Let’s focus on the first part of the definition. Documentation has everything to do with exchanging information. Dynamic Documentation excels at exchanging information with purpose, clarity, and power. Documentation also serves the second definition, since it connects people by getting them to a common understanding and moving them in the same direction.

We could also add a third definition: Communication is about persuasion. Verbal skills and the confidence to deliver messages convincingly are critical for being a good communicator. Documentation is an overlooked part of communications in the corporate world. Documentation allows you to communicate your thoughts even if you aren’t in the room. (Of course, it is better to be in the room, too, but you can only be in one place at a time—documentation expands your reach.)

Don’t put documentation on a pedestal. Make it come to life. The most important point you should gain is that documentation must be shared—whether in meetings, on paper, in presentations, or through any other form of reporting. If you aren’t going to share and communicate it, why are you wasting time on the documentation in the first place?


Storing and Leveraging

Save it once; reuse it often.

It is ironic that there is so much talk about “information overload,” and yet we are overloaded with information about this overload. Of all the topics in this book and in the world of Information Management, the subject of documentation storage is the most discussed. Just look at all the courses and articles on enterprise content management, content management, and similar topics.

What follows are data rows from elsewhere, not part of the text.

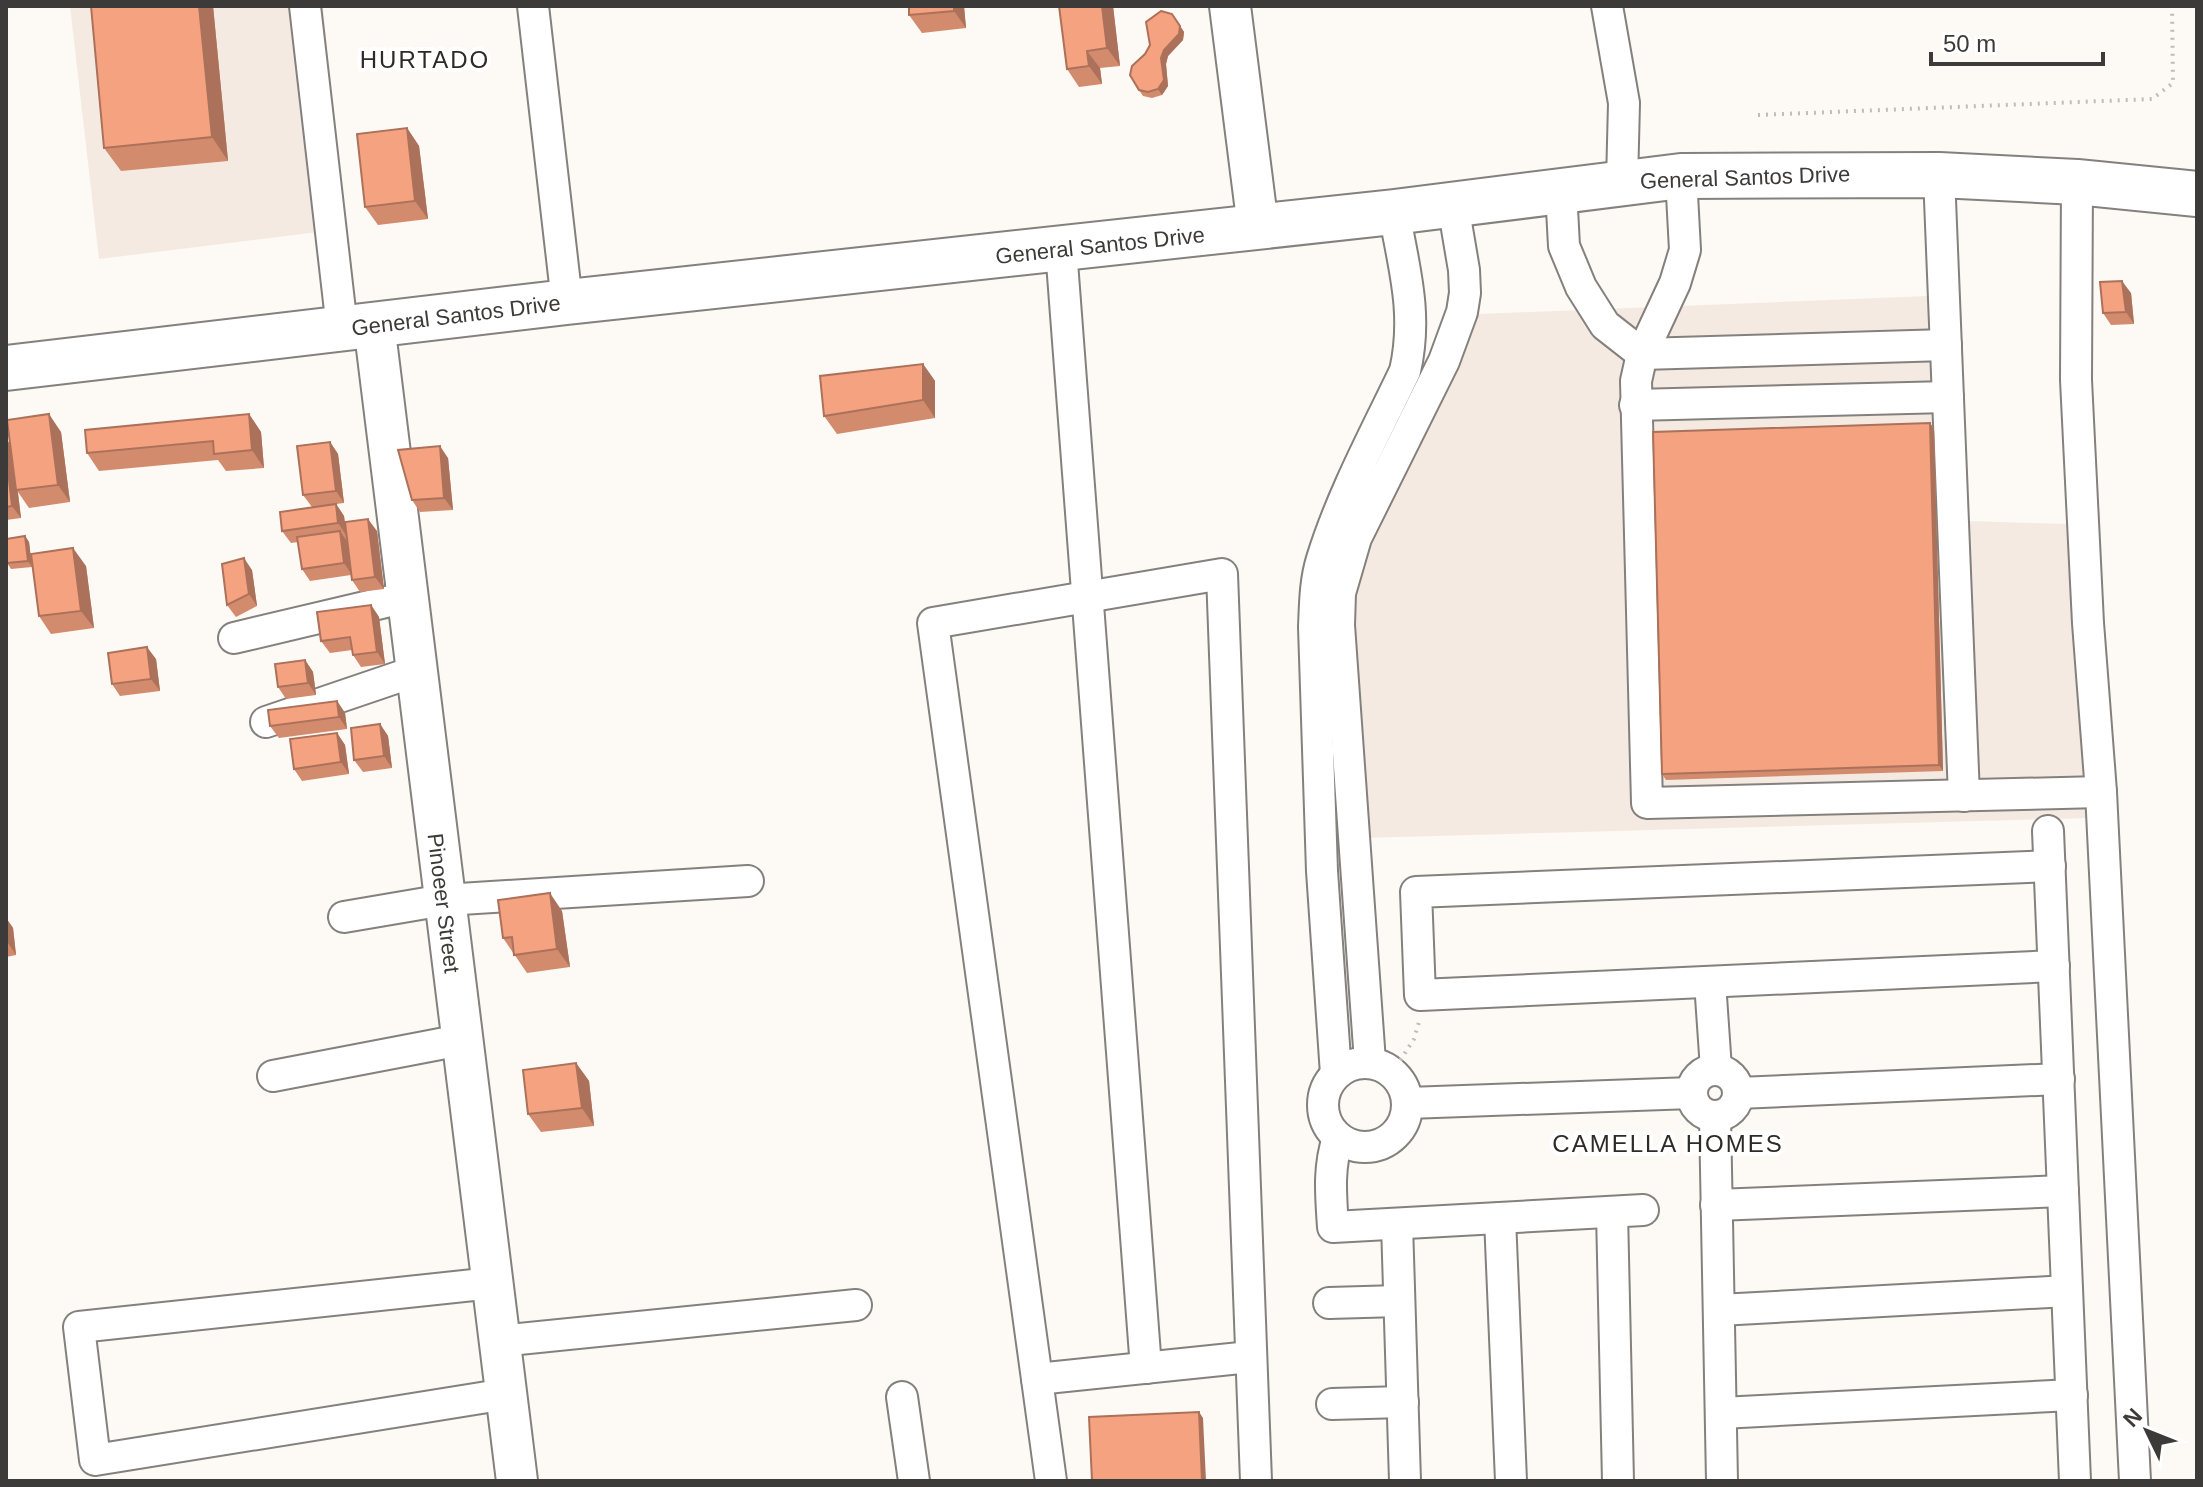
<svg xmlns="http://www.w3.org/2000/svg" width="2203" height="1487" viewBox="0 0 2203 1487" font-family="Helvetica,sans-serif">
	<rect width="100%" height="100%" fill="#fdf9f5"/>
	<!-- built -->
	<g fill="#f4eae2">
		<path d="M70,6H323L343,229L99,259Z"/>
		<path d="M1953,295L1967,521L2070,524L2089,818L1362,838L1347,605L1368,538L1479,314Z"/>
	</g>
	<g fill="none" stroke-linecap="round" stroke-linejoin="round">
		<!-- minor casing -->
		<g stroke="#84807d" stroke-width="34">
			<g id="minor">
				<path d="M305,6L342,328"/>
				<path d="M533,6L567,302"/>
				<path d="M1607,6L1624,103L1622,182"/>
				<path d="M1939,175L1964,796"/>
				<path d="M1681,176L1685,250L1675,283L1642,354L1636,381L1647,803L2101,792"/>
				<path d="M2077,182L2076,380L2088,623L2101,792L2135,1481"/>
				<path d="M1561,190L1564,246L1581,287L1605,325L1642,354L1946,345"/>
				<path d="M1061,249L1146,1368"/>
				<path d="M1635,405L1948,397"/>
				<path d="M234,638L407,597"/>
				<path d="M266,722L416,671"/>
				<path d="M2048,831L2075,1481"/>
				<path d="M2050,866L1416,892L1420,995L2054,966"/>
				<path d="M344,917L444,900L748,881"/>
				<path d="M1710,982L1716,1069"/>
				<path d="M1370,1062L1339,625L1340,593L1356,538L1444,361L1462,312L1465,293L1464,270L1453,205"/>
				<circle cx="1365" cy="1105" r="42"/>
				<circle cx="1715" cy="1093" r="23"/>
				<path d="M1336,1074L1322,871L1314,627C1315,604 1315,581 1322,559C1342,494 1376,432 1405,371C1418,314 1404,268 1394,212"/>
				<path d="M273,1076L461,1040"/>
				<path d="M1738,1093L2059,1079"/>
				<path d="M1408,1103L1692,1093"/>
				<path d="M1715,1117L1722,1481"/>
				<path d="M1338,1138C1328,1168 1331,1196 1333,1227L1643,1210"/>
				<path d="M1716,1205L2063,1191"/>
				<path d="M1612,1212L1618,1481"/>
				<path d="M1500,1218L1511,1481"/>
				<path d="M1397,1224L1405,1481"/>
				<path d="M492,1283L79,1327L95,1460L506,1394"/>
				<path d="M1329,1303L1399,1301"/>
				<path d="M1719,1310L2067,1291"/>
				<path d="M499,1341L856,1305"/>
				<path d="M1037,1379L1250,1357"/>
				<path d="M902,1397L914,1481"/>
				<path d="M1332,1404L1403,1402"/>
				<path d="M1721,1413L2072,1395"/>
				<path d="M1051,1481L933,623L1222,574L1256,1481"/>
			</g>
		</g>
		<!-- major casing -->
		<g stroke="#84807d" stroke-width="44">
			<g id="major">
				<path d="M1230,6L1258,227"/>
				<path d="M374,324L517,1481"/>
			</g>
		</g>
		<!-- highway casing -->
		<g stroke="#84807d" stroke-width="48">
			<path id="highway" d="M6,368L567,302L1394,212L1681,176L1939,175L2077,182L2197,194"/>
		</g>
		<!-- path -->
		<g stroke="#c0bdb9" stroke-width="4" stroke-dasharray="2 6" stroke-linecap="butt">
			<path d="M1758,115L2152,99L2173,83L2172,6"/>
			<path d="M1396,1067L1414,1039L1419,1022"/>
		</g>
		<!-- minor -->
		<use href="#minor" stroke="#fff" stroke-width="30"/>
		<!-- major -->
		<use href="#major" stroke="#fff" stroke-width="40"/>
		<!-- highway -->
		<use href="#highway" stroke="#fff" stroke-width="44"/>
	</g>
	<!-- wall -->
	<g fill="#d38b6e">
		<path d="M213,6L228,161L121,171L104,148Z"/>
		<path d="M909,6H964L966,28L922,33L909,15Z"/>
		<path d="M1113,6L1120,66L1100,68L1102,84L1079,87L1067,69Z"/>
		<path d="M1172,14L1184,32L1183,40L1168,56L1166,64L1168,86L1162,95L1152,98L1143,96L1139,90L1145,54Z"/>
		<path d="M407,128L419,146L428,219L378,225L365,207Z"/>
		<path d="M2131,293L2134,324L2111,325L2103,313Z"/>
		<path d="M923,364L935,381V418L837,434L824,416Z"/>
		<path d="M249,414L261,432L264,468L226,471L218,460L99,471L87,453Z"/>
		<path d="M1930,423L1934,429L1943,771L1666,780L1662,774Z"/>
		<path d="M61,432L70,502L29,508L18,492L21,518L6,520V439L11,445Z"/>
		<path d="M330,442L338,454L344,503L312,507L303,495Z"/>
		<path d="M448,458L453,510L420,512L412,500Z"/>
		<path d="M336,504L344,516L345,522L377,531L384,589L360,592L352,580L351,575L310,581L302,569L298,542L291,543L282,531Z"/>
		<path d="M25,536L29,542L32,567L11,569L7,563Z"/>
		<path d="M86,566L94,628L51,634L39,616Z"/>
		<path d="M252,570L257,606L236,617L227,605Z"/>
		<path d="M371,605L379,617L385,664L361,667L353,655L352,650L330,653L321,641Z"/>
		<path d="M156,659L160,691L120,696L112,684Z"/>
		<path d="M305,660L313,672L316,695L286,699L278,687Z"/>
		<path d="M337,701L345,713L347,729L279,738L270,726Z"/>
		<path d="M380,724L388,736L392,768L363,772L354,760Z"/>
		<path d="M337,733L345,745L349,774L302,781L294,769Z"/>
		<path d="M562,911L570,967L527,973L503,938Z"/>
		<path d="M6,918L13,928L16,955L6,957Z"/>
		<path d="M576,1063L589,1081L594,1126L541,1132L528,1114Z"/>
	</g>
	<!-- shaded-wall -->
	<g fill="#ac715a">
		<path d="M199,6H213L228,161L212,137Z"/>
		<path d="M954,6H964L966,28L954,11Z"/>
		<path d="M1102,6H1113L1120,66L1107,48Z"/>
		<path d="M1180,26L1184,32L1183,40L1168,56L1166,64L1168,86L1162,95L1158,89L1161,58L1164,50Z"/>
		<path d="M1087,51L1100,68L1102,84L1089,66Z"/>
		<path d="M407,128L419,146L428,219L415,201Z"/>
		<path d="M2122,281L2131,293L2134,324L2126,312Z"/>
		<path d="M923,364L935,381V418L923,400Z"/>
		<path d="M49,414L61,432L70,502L58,485Z"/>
		<path d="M249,414L261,432L264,468L252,450Z"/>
		<path d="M1930,423L1934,429L1943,771L1939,765Z"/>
		<path d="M6,439L12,447L21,518L12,506L6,454Z"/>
		<path d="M330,442L338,454L344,503L336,491Z"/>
		<path d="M440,446L448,458L453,510L444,498Z"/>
		<path d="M336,504L344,516L346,535L338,523Z"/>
		<path d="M368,519L377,531L384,589L375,577Z"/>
		<path d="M340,531L348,543L352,575L344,563Z"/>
		<path d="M25,536L29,542L32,567L28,561Z"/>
		<path d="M73,548L86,566L94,628L81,611Z"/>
		<path d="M244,558L252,570L257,606L249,594Z"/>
		<path d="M371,605L379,617L385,664L377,652Z"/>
		<path d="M147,647L156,659L160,691L151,679Z"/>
		<path d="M305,660L313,672L316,695L308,683Z"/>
		<path d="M337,701L345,713L347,729L339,717Z"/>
		<path d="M380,724L388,736L392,768L384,756Z"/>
		<path d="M337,733L345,745L349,774L341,762Z"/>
		<path d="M550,893L562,911L570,967L557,949Z"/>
		<path d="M6,918L13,928L16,955L8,943Z"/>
		<path d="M576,1063L589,1081L594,1126L582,1108Z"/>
		<path d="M1199,1412L1203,1418L1206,1481H1202Z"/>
	</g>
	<!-- building -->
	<g fill="#f5a280" stroke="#ac715a" stroke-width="2">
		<path d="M91,6H199L212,137L104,148Z"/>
		<path d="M909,6H954V11L909,15Z"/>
		<path d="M1059,6H1102L1107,48L1087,51L1089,66L1067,69Z"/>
		<path d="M1161,11L1172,14L1180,26L1179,34L1164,50L1161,58L1164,80L1158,89L1148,92L1139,90L1130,75L1132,66L1145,54L1150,45L1146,22Z"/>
		<path d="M407,128L415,201L365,207L357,134Z"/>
		<path d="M2122,281L2126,312L2103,313L2100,282Z"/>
		<path d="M923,364V400L824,416L820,376Z"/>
		<path d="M49,414L58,485L16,490L7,420Z"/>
		<path d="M249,414L252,450L214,454L213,441L87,453L85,430Z"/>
		<path d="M1930,423L1939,765L1662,774L1653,432Z"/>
		<path d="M330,442L336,491L303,495L297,446Z"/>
		<path d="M440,446L444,498L412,500L398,450Z"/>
		<path d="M6,454L12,506L6,507Z"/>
		<path d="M336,504L338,523L282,531L280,512Z"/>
		<path d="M368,519L375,577L352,580L345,522Z"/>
		<path d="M340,531L344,563L302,569L297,537Z"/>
		<path d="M25,536L28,561L7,563L6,539Z"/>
		<path d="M73,548L81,611L39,616L31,554Z"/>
		<path d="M244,558L249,594L227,605L222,564Z"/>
		<path d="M371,605L377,652L353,655L350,637L321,641L317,612Z"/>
		<path d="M147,647L151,679L112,684L108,653Z"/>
		<path d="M305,660L308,683L278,687L275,664Z"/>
		<path d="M337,701L339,717L270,726L268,710Z"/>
		<path d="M380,724L384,756L354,760L351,728Z"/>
		<path d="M337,733L341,762L294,769L290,739Z"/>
		<path d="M550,893L557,949L514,955L512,937L503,938L498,900Z"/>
		<path d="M576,1063L582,1108L528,1114L523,1070Z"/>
		<path d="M1199,1412L1202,1481H1092L1089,1417Z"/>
	</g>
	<g text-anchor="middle" stroke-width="8" stroke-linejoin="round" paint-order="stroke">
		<!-- street labels -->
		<g font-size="22" fill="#3c3b39" stroke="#fff">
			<text transform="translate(1745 177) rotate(-2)" y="8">General Santos Drive</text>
			<text transform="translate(1100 245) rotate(-6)" y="8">General Santos Drive</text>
			<text transform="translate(456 315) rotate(-7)" y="8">General Santos Drive</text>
			<text transform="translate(444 903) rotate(83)" y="8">Pinoeer Street</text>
		</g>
		<!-- neighbourhood labels -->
		<g font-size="24" letter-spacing="2" fill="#2d2a28" stroke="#fff">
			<text x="425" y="68">HURTADO</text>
			<text x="1668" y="1152">CAMELLA HOMES</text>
		</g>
	</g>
	<!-- border -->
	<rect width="2203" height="1487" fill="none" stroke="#3c3b39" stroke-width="16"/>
	<!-- north arrow -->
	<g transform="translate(2147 1431) rotate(313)" stroke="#ffffff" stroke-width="6" paint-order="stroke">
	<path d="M0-6L14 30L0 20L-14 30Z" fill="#3c3b39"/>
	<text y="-12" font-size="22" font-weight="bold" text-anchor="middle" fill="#3c3b39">N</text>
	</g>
	<!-- scale -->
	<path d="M1931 52v12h172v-12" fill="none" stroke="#3c3b39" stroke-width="4"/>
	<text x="1943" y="52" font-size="24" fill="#3c3b39" stroke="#ffffff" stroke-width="6" paint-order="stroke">50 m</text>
</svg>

Storage is important. You absolutely need a place to put your documentation and a system so your documentation retains and grows in value over time. But it is just one piece of the picture.

“Leverage,” however, now that’s the big payoff. Leveraging (which is more commonly referred to as “maintaining” or “monitoring”) is about driving value out of your documents over the long term. Leveraging is about reviewing your documents, document system, and related processes to make continuous improvements, and then harnessing this information to effect change.


Leading and Innovating

Documentation as a subtle, but powerful, form of influence.

Leading and Innovating is like a bonus step of Dynamic Documentation. It is about taking everything you have learned in the previous chapters and now pushing them one step further. The hallmark of a leader is their ability to influence people. Influence is not a grandiose or negative thing. Influence is the ability to improve someone’s understanding, thinking, and, ultimately, actions.

Leadership means you are looking to the future. The evolution of documentation practices is part of this (both exciting and challenging) future. You need innovation to make the little improvements to your team or organization and to make the game changers. Dynamic Documentation frees you and your organization to become a change agent in today’s rapidly changing world. You’ll wield new levels of impact, engagement, initiative, energy, and organizational citizenship.

Leadership and innovation go hand in hand. If you are a leader in your organization, you need innovation. If you are an innovator, you need leadership skills. Documentation skills are catalysts that connect the two.

If you are the person who takes the meeting notes, you filter what is important or not. If you write the project plan, you are the one to influence task assignments. If you write the communication, you control the message. Documentation is a subtle but powerful form of influence.

Dynamic Documentation gives you superpowers to spot issues, unstick projects, speed up work, and make whole teams and organizations smarter, faster, and better. When you use those skills and habits on a consistent basis, in formal and informal ways, you get noticed and make a difference.